● **Problem to work on**
From the traffic-stop account, list every document the officer asks the driver to hand over.

● **Page text**
○ ○ ○ ○ ○

I was doing a little Click it or Ticket OT (thank you, OTS) when I stopped a guy for...wait for it...not wearing his seat belt. I briefly touched on it on the MC Facebook page, but this warranted its own post. Buckle up (pun intended)...

I was sitting on the southeast corner of a well traveled road. I was about 15' from the northbound lane and clearly saw the driver of a late 90's Saab not wearing his seat belt. I clearly saw the belt slack against the b-pillar of the vehicle. In addition, he was wearing a white shirt with a small checkered pattern (but, predominantly white) and the seat belt was dark gray. There was no color contrast crossing his chest as one would typically see when the seat belt is worn properly.

Commence traffic stop...

MC: Evening, do you know why I stopped you?
HDD (to be explained): No.
MC: You weren't wearing your seat belt (it was now on, by the way, highlighting the now present difference of the contrasting colors).
HDD (typical look down at seat belt): I have it on.
MC (in an attempt to give the driver an opportunity to be honest): True, sir. Unfortunately, you didn't as you passed me and put it on after the fact, right?
HDD: No. Perhaps you saw me reaching back for my phone?
MC: Are you telling me you were also talking on the phone? Never mind, I see your ear piece.
HDD: Did you see me talking?
MC: No, sir, I sure didn't; however, I also wasn't looking at your mouth. I was looking at you not wearing your seat belt. I don't particularly like being lied to, sir, I need your license, registration, and insurance.

**I went back to the bike to write the ticket and returned a couple minutes later.**

MC: Okay, sir, I need you to sign the highlighted yellow portion at the bottom. This isn't a moving violation and it isn't a point on your license, so you needn't worry about traffic school.
HDD: I'm a trauma surgeon at St. Furthest (credit: HM). I've worked on you guys a lot and I'll continue to do my job...
MC: Well, that's great, sir, and I appreciate that. I'll continue to do mine as well.
HDD: But, you're not doing your job...
MC (already seeing where this is headed): Hang on a second, there, sir. I'm starting to get a little bit of attitude from you. Are you telling me that because you've worked on some police officers that you should get a little kickback? Is that what I'm hearing right now?
HDD: Well, I just hope you don't ever need my services.
MC: Excuse me?!? Are you saying that if I have the misfortune of ending up injured and on your table, you wouldn't do your God's honest level best to help me or my family?
HDD (Hypocritical Douche-bag Doctor): Yes.
MC (incredulously): Well that's just fantastic, sir. You know what, buckle up, drive safe and please, take this to court. I'd love to tell the judge what you just told me.

○ ○ ○ ○ ○

● **Extracted entries**

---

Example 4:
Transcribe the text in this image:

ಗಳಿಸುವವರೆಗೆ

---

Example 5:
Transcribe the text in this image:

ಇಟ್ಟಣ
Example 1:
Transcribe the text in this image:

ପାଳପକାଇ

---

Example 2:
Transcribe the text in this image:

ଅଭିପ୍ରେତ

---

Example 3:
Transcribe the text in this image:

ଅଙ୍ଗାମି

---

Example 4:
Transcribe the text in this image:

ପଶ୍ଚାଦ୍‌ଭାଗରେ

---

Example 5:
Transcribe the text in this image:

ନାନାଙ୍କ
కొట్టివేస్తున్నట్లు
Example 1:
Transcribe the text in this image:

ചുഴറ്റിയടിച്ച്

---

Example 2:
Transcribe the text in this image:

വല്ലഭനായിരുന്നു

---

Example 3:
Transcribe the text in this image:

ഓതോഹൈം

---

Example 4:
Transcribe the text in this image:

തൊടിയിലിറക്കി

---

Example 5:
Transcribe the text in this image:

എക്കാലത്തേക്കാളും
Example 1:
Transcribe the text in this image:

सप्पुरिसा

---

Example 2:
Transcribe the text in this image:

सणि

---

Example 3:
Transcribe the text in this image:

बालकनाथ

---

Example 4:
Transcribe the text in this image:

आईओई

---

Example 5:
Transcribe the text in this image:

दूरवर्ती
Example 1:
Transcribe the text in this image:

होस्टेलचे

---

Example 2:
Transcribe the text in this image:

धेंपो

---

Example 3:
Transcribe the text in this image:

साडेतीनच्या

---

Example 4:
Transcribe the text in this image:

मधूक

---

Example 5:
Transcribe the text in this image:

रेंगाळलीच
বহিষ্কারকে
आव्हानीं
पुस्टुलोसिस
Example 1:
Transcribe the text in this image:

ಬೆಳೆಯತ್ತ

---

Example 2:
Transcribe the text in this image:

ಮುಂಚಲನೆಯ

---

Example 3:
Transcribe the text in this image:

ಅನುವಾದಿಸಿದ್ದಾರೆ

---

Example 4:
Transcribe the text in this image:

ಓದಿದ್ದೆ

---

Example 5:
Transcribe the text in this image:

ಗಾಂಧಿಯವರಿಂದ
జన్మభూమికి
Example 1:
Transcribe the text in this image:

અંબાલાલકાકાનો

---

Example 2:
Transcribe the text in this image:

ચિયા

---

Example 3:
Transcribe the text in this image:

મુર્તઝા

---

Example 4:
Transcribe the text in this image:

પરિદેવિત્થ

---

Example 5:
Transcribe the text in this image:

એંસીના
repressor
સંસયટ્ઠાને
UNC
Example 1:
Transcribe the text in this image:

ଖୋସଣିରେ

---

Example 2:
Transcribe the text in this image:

○ ○ ○ ○ ○

● **Result for this exercise**
license, registration, insurance